Para escrever Sair do socialismo, logo em seguida à queda do Muro de Berlim (novembro, 1989), Sorman entrevistou as principais lideranças emergentes no Leste.
As entrevistas, por si mesmas, evidenciavam as escassas possibilidades de que países como Rússia e Polônia viessem a constituir sistemas democráticos. Em primeiro lugar, com a única exceção da então denominada Tchecoslováquia, sequer tiveram no passado essa experiência.

Mesmo essa única exceção, não conseguiu estruturar um projeto democrático que lhe servisse de Norte. Começou fracionando-se. Eslováquia e República Tcheca formaram logo dois países. Na atualidade, a República Tcheca tem 26 partidos representados no Parlamento. Apesar de admitida na Comunidade Européia o que lhe assegurou a sobrevivência econômica elegeu para a Presidência oponente dessa decisão (pertencente ao grupo chamado de euro-cético) de que resultou tivesse a Comunidade ficado propensa a expulsa-la (o Presidente da Comissão Européia, órgão executivo da Comunidade, o português Durão Barroso, chamou publicamente o Presidente da Tchecoslováquia, Vaclav Klaus, de chantagista).

O desdobramento do quadro político nos outros países não é muito diferente. Na Rússia, os setenta anos de comunismo serviram sobretudo para reforçar a tradição despótica que a caracterizou ao longo de sua milenar história. De modo que, embora não se trate mais de aberto totalitarismo, o regime em vigor estruturou-se em bases autoritárias, de que a mídia tem fornecido freqüentes exemplos.

Nos antigos satélites, a situação não é muito diversa da vigente na Tchecoslováquia. O exemplo da Polônia ilustra bem a situação, por ser o país onde o sistema comunista foi derrubado, pacificamente, por movimento, popularizado com o nome de Solidariedade (graças à presença de Gorbachov no poder, na Rússia, garantia de não intervenção do Exército Vermelho, como se dera no passado, na Hungria). Nas primeiras eleições parlamentares livres (1991), concorreram mais de cem partidos, vinte e nove dos quais conseguiram pelo menos eleger um deputado. Esse quadro não se alterou no período subseqüente.

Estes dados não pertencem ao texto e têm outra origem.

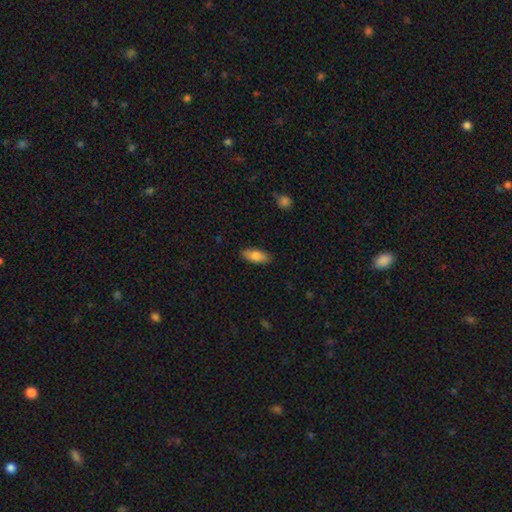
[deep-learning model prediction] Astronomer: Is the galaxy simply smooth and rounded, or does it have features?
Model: smooth — 81%.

Em síntese, no Leste Europeu, decorridos mais de vinte anos da derrocada do comunismo, vigora, na maioria dos ex-satélites soviéticos, o que o conhecido estudioso italiano da política, Giovani Sartori, denominou de “pluralismo atomizado”, para indicar que impossibilita o funcionamento do sistema democrático-representativo, dependente dos partidos políticos. Tudo indica que a manutenção de eleições periódicas, e o aparente respeito às garantias constitucionais, sem que as violações redundem em sua eliminação, deve-se ao fato de que constitui condição de permanência na Comunidade Européia, a que foram admitidos.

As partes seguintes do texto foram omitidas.